### Exercise inputs
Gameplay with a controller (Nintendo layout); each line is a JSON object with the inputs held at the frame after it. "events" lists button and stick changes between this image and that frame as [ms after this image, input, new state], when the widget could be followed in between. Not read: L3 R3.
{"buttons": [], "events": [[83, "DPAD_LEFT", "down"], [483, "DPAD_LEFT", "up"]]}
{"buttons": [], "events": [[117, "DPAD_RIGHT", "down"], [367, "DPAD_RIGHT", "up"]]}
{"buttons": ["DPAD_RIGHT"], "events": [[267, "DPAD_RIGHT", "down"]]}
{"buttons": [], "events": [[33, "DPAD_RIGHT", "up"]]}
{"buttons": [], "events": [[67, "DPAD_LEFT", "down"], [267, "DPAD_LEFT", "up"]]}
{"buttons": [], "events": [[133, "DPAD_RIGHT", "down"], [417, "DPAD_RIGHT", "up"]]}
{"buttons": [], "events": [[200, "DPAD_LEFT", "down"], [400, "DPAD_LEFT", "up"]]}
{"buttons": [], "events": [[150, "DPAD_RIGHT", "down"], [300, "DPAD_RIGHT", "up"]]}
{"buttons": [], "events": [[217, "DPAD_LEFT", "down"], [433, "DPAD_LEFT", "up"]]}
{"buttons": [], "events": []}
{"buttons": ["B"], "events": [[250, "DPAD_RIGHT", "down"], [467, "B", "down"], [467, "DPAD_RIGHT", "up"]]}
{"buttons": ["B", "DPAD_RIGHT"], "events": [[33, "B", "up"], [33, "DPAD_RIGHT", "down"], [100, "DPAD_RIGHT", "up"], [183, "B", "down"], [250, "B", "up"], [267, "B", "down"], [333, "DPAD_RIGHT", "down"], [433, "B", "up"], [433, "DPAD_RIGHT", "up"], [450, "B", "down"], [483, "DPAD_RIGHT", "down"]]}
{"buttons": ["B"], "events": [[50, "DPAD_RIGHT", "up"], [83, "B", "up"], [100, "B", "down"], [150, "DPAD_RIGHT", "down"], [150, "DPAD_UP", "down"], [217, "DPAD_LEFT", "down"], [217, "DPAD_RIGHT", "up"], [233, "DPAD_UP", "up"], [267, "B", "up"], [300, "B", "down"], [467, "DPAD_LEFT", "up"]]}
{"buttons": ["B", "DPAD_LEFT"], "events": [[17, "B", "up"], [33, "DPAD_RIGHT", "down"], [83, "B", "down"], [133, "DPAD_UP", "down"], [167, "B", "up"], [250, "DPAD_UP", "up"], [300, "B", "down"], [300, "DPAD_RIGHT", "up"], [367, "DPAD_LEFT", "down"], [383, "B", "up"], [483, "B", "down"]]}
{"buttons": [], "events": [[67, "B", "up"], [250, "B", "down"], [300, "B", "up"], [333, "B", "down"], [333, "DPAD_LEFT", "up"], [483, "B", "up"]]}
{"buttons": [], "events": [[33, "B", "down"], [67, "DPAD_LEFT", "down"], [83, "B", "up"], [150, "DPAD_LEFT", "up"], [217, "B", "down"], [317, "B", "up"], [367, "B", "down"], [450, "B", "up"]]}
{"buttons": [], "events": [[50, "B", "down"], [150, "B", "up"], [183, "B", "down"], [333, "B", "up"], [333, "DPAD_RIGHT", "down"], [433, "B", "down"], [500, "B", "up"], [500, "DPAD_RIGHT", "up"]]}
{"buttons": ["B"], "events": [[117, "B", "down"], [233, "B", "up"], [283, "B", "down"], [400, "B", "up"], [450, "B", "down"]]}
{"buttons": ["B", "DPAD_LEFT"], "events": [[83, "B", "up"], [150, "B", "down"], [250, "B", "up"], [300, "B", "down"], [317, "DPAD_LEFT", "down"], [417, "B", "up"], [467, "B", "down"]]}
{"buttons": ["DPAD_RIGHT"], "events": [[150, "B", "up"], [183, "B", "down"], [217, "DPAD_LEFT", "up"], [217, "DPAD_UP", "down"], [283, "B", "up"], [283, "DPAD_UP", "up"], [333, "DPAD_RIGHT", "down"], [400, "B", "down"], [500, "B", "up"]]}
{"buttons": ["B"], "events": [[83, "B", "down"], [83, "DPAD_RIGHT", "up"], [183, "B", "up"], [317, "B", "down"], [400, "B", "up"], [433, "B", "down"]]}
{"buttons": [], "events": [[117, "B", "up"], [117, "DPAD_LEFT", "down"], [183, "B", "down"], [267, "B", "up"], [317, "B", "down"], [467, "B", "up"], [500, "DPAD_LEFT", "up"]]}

### Task objective
Only an exact copy of the entries above will do.

### Exercise answer
Gameplay with a controller (Nintendo layout); each line is a JSON object with the inputs held at the frame after it. "events" lists button and stick changes between this image and that frame as [ms after this image, input, new state], when the widget could be followed in between. Not read: L3 R3.
{"buttons": [], "events": [[83, "DPAD_LEFT", "down"], [483, "DPAD_LEFT", "up"]]}
{"buttons": [], "events": [[117, "DPAD_RIGHT", "down"], [367, "DPAD_RIGHT", "up"]]}
{"buttons": ["DPAD_RIGHT"], "events": [[267, "DPAD_RIGHT", "down"]]}
{"buttons": [], "events": [[33, "DPAD_RIGHT", "up"]]}
{"buttons": [], "events": [[67, "DPAD_LEFT", "down"], [267, "DPAD_LEFT", "up"]]}
{"buttons": [], "events": [[133, "DPAD_RIGHT", "down"], [417, "DPAD_RIGHT", "up"]]}
{"buttons": [], "events": [[200, "DPAD_LEFT", "down"], [400, "DPAD_LEFT", "up"]]}
{"buttons": [], "events": [[150, "DPAD_RIGHT", "down"], [300, "DPAD_RIGHT", "up"]]}
{"buttons": [], "events": [[217, "DPAD_LEFT", "down"], [433, "DPAD_LEFT", "up"]]}
{"buttons": [], "events": []}
{"buttons": ["B"], "events": [[250, "DPAD_RIGHT", "down"], [467, "B", "down"], [467, "DPAD_RIGHT", "up"]]}
{"buttons": ["B", "DPAD_RIGHT"], "events": [[33, "B", "up"], [33, "DPAD_RIGHT", "down"], [100, "DPAD_RIGHT", "up"], [183, "B", "down"], [250, "B", "up"], [267, "B", "down"], [333, "DPAD_RIGHT", "down"], [433, "B", "up"], [433, "DPAD_RIGHT", "up"], [450, "B", "down"], [483, "DPAD_RIGHT", "down"]]}
{"buttons": ["B"], "events": [[50, "DPAD_RIGHT", "up"], [83, "B", "up"], [100, "B", "down"], [150, "DPAD_RIGHT", "down"], [150, "DPAD_UP", "down"], [217, "DPAD_LEFT", "down"], [217, "DPAD_RIGHT", "up"], [233, "DPAD_UP", "up"], [267, "B", "up"], [300, "B", "down"], [467, "DPAD_LEFT", "up"]]}
{"buttons": ["B", "DPAD_LEFT"], "events": [[17, "B", "up"], [33, "DPAD_RIGHT", "down"], [83, "B", "down"], [133, "DPAD_UP", "down"], [167, "B", "up"], [250, "DPAD_UP", "up"], [300, "B", "down"], [300, "DPAD_RIGHT", "up"], [367, "DPAD_LEFT", "down"], [383, "B", "up"], [483, "B", "down"]]}
{"buttons": [], "events": [[67, "B", "up"], [250, "B", "down"], [300, "B", "up"], [333, "B", "down"], [333, "DPAD_LEFT", "up"], [483, "B", "up"]]}
{"buttons": [], "events": [[33, "B", "down"], [67, "DPAD_LEFT", "down"], [83, "B", "up"], [150, "DPAD_LEFT", "up"], [217, "B", "down"], [317, "B", "up"], [367, "B", "down"], [450, "B", "up"]]}
{"buttons": [], "events": [[50, "B", "down"], [150, "B", "up"], [183, "B", "down"], [333, "B", "up"], [333, "DPAD_RIGHT", "down"], [433, "B", "down"], [500, "B", "up"], [500, "DPAD_RIGHT", "up"]]}
{"buttons": ["B"], "events": [[117, "B", "down"], [233, "B", "up"], [283, "B", "down"], [400, "B", "up"], [450, "B", "down"]]}
{"buttons": ["B", "DPAD_LEFT"], "events": [[83, "B", "up"], [150, "B", "down"], [250, "B", "up"], [300, "B", "down"], [317, "DPAD_LEFT", "down"], [417, "B", "up"], [467, "B", "down"]]}
{"buttons": ["DPAD_RIGHT"], "events": [[150, "B", "up"], [183, "B", "down"], [217, "DPAD_LEFT", "up"], [217, "DPAD_UP", "down"], [283, "B", "up"], [283, "DPAD_UP", "up"], [333, "DPAD_RIGHT", "down"], [400, "B", "down"], [500, "B", "up"]]}
{"buttons": ["B"], "events": [[83, "B", "down"], [83, "DPAD_RIGHT", "up"], [183, "B", "up"], [317, "B", "down"], [400, "B", "up"], [433, "B", "down"]]}
{"buttons": [], "events": [[117, "B", "up"], [117, "DPAD_LEFT", "down"], [183, "B", "down"], [267, "B", "up"], [317, "B", "down"], [467, "B", "up"], [500, "DPAD_LEFT", "up"]]}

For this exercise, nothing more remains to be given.